◆ **TASK A**
Using the passage on sales growth, answer these questions:
(i) According to the survey, what percentage of revenue expectations would come from existing customers?
(ii) What are the two most common levers for growth?
(iii) Why is focusing on growing existing customers the easier route?

◆ **SOURCE DOCUMENT**
········

In their 2020 CSO Priorities Pulse Survey, Gartner shares that 70% of revenue expectations would come from existing customers, and 30% would come from net-new customers. Another interesting note is that sales leaders see top impacts to sales success coming from conservative customer decision making and changing stakeholders within a customer due to restructures/downsizing.  

The two most common levers for growth are adding new clients to your mix and growth through the clients you currently serve.

The easier route is a focus on growing existing customers because they’re already working with you in some capacity. But not all of your current customers are prime for expansion, and some may not be profitable enough for your continued investment in them.

The more challenging route is adding net-new clients, especially given the data I just shared. The challenge typically happens because of these major factors: the investment required to find and cultivate the right relationships, developing and qualifying opportunities, and the length of time to move an opportunity through the pipeline to closure and revenue recognition. This is your velocity to closure and also includes your actual close ratios.

········

◆ **DATASET ROWS**
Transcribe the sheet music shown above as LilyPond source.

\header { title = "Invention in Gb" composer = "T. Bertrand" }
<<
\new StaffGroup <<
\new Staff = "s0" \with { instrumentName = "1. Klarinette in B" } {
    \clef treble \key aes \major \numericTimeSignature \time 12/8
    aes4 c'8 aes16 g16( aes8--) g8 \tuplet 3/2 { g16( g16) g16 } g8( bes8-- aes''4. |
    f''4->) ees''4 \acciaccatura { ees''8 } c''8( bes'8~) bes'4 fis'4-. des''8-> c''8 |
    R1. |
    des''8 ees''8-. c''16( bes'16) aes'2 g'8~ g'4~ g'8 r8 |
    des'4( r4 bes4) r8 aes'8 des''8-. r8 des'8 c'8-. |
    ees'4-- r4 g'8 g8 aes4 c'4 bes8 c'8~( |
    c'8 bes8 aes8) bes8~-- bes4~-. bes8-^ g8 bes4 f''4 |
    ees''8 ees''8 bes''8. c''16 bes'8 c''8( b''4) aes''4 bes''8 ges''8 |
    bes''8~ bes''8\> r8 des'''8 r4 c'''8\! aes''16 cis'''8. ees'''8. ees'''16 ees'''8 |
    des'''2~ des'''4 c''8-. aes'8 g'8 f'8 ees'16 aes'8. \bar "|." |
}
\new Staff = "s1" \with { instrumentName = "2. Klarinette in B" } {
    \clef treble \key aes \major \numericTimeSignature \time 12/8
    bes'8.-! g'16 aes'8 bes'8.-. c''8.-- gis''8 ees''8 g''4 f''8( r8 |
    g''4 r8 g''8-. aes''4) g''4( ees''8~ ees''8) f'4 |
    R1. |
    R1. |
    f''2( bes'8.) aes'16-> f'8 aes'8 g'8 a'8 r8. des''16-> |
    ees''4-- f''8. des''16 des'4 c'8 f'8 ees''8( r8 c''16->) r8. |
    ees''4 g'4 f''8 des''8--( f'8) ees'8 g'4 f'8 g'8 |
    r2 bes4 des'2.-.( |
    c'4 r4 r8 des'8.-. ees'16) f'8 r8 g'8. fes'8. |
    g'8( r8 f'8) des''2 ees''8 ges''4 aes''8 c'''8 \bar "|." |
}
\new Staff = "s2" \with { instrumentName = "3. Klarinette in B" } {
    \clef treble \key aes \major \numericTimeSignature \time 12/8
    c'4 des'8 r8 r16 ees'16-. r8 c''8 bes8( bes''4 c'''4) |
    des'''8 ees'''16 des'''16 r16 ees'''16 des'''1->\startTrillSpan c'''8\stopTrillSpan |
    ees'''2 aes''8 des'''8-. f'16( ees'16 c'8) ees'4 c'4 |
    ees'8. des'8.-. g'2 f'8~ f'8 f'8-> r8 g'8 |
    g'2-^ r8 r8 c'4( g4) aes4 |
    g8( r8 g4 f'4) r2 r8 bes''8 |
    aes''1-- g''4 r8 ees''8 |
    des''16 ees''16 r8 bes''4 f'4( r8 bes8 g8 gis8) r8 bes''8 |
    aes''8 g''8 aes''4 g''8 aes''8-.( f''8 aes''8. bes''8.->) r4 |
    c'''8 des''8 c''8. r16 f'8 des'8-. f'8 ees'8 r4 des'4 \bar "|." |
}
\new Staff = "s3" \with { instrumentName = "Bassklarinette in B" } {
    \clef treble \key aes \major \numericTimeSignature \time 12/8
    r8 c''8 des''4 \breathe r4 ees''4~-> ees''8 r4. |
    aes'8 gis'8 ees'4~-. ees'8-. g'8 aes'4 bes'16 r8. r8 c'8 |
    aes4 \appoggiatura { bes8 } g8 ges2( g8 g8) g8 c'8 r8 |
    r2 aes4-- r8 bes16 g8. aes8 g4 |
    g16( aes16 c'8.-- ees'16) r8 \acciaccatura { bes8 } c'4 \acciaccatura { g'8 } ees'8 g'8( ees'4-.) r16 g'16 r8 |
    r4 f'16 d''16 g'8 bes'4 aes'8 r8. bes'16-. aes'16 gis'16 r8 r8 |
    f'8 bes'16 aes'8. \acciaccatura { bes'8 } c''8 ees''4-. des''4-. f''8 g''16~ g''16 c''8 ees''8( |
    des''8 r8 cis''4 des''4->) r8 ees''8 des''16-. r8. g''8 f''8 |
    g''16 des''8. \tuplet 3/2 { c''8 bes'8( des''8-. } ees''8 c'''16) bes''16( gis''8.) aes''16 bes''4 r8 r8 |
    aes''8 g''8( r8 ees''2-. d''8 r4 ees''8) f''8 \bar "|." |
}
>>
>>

········

◆ **TASK B**
Count the lines in the entries that contain the string "instrumentName", treating uppercase and lowercase as different, and give only the number.

◆ **CORRECT RESULT A**
(i) 70%
(ii) Adding new clients to your mix and growth through the clients you currently serve.
(iii) Because they're already working with you in some capacity.

◆ **CORRECT RESULT B**
4